#### ABOUT THIS TASK
All entries below are to be duplicated verbatim.

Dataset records
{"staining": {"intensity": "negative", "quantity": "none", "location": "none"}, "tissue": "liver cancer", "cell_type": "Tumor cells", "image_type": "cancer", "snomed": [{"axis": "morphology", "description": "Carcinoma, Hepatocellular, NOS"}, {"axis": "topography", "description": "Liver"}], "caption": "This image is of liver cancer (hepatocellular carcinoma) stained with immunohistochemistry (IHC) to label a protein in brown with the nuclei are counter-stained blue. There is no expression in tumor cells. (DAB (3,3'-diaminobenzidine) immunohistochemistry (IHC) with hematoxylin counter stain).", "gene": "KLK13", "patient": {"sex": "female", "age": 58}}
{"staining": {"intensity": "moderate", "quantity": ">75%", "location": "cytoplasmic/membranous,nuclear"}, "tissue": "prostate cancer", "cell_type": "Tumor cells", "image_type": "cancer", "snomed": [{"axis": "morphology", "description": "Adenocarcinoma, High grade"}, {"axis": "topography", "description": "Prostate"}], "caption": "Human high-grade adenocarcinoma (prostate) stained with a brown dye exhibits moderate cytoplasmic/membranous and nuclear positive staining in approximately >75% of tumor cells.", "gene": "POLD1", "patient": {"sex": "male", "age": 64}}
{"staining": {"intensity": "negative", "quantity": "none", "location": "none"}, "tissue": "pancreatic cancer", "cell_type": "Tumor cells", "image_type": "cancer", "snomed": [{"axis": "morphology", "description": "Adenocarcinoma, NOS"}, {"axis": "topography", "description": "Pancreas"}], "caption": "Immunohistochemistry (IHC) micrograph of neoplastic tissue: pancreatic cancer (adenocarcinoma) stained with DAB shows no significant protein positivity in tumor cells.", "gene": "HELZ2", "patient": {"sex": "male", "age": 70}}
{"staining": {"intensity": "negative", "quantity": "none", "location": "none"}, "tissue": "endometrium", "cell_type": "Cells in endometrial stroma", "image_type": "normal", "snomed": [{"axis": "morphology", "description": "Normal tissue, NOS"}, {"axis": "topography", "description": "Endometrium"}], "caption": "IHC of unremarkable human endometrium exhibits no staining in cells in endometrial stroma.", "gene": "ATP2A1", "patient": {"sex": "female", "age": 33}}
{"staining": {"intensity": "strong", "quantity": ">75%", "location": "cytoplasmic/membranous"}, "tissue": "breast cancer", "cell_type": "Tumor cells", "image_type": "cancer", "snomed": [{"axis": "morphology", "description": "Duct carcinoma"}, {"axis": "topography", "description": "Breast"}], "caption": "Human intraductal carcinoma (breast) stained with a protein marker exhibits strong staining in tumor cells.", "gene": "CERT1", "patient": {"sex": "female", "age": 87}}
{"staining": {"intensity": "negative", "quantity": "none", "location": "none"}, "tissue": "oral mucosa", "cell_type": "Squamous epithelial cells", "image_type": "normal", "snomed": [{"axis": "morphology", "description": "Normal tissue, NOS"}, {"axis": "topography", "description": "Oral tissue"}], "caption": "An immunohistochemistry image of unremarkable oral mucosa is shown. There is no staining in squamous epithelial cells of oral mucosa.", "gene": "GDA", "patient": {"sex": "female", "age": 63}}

#### REPLY TO THE EXERCISE
{"staining": {"intensity": "negative", "quantity": "none", "location": "none"}, "tissue": "liver cancer", "cell_type": "Tumor cells", "image_type": "cancer", "snomed": [{"axis": "morphology", "description": "Carcinoma, Hepatocellular, NOS"}, {"axis": "topography", "description": "Liver"}], "caption": "This image is of liver cancer (hepatocellular carcinoma) stained with immunohistochemistry (IHC) to label a protein in brown with the nuclei are counter-stained blue. There is no expression in tumor cells. (DAB (3,3'-diaminobenzidine) immunohistochemistry (IHC) with hematoxylin counter stain).", "gene": "KLK13", "patient": {"sex": "female", "age": 58}}
{"staining": {"intensity": "moderate", "quantity": ">75%", "location": "cytoplasmic/membranous,nuclear"}, "tissue": "prostate cancer", "cell_type": "Tumor cells", "image_type": "cancer", "snomed": [{"axis": "morphology", "description": "Adenocarcinoma, High grade"}, {"axis": "topography", "description": "Prostate"}], "caption": "Human high-grade adenocarcinoma (prostate) stained with a brown dye exhibits moderate cytoplasmic/membranous and nuclear positive staining in approximately >75% of tumor cells.", "gene": "POLD1", "patient": {"sex": "male", "age": 64}}
{"staining": {"intensity": "negative", "quantity": "none", "location": "none"}, "tissue": "pancreatic cancer", "cell_type": "Tumor cells", "image_type": "cancer", "snomed": [{"axis": "morphology", "description": "Adenocarcinoma, NOS"}, {"axis": "topography", "description": "Pancreas"}], "caption": "Immunohistochemistry (IHC) micrograph of neoplastic tissue: pancreatic cancer (adenocarcinoma) stained with DAB shows no significant protein positivity in tumor cells.", "gene": "HELZ2", "patient": {"sex": "male", "age": 70}}
{"staining": {"intensity": "negative", "quantity": "none", "location": "none"}, "tissue": "endometrium", "cell_type": "Cells in endometrial stroma", "image_type": "normal", "snomed": [{"axis": "morphology", "description": "Normal tissue, NOS"}, {"axis": "topography", "description": "Endometrium"}], "caption": "IHC of unremarkable human endometrium exhibits no staining in cells in endometrial stroma.", "gene": "ATP2A1", "patient": {"sex": "female", "age": 33}}
{"staining": {"intensity": "strong", "quantity": ">75%", "location": "cytoplasmic/membranous"}, "tissue": "breast cancer", "cell_type": "Tumor cells", "image_type": "cancer", "snomed": [{"axis": "morphology", "description": "Duct carcinoma"}, {"axis": "topography", "description": "Breast"}], "caption": "Human intraductal carcinoma (breast) stained with a protein marker exhibits strong staining in tumor cells.", "gene": "CERT1", "patient": {"sex": "female", "age": 87}}
{"staining": {"intensity": "negative", "quantity": "none", "location": "none"}, "tissue": "oral mucosa", "cell_type": "Squamous epithelial cells", "image_type": "normal", "snomed": [{"axis": "morphology", "description": "Normal tissue, NOS"}, {"axis": "topography", "description": "Oral tissue"}], "caption": "An immunohistochemistry image of unremarkable oral mucosa is shown. There is no staining in squamous epithelial cells of oral mucosa.", "gene": "GDA", "patient": {"sex": "female", "age": 63}}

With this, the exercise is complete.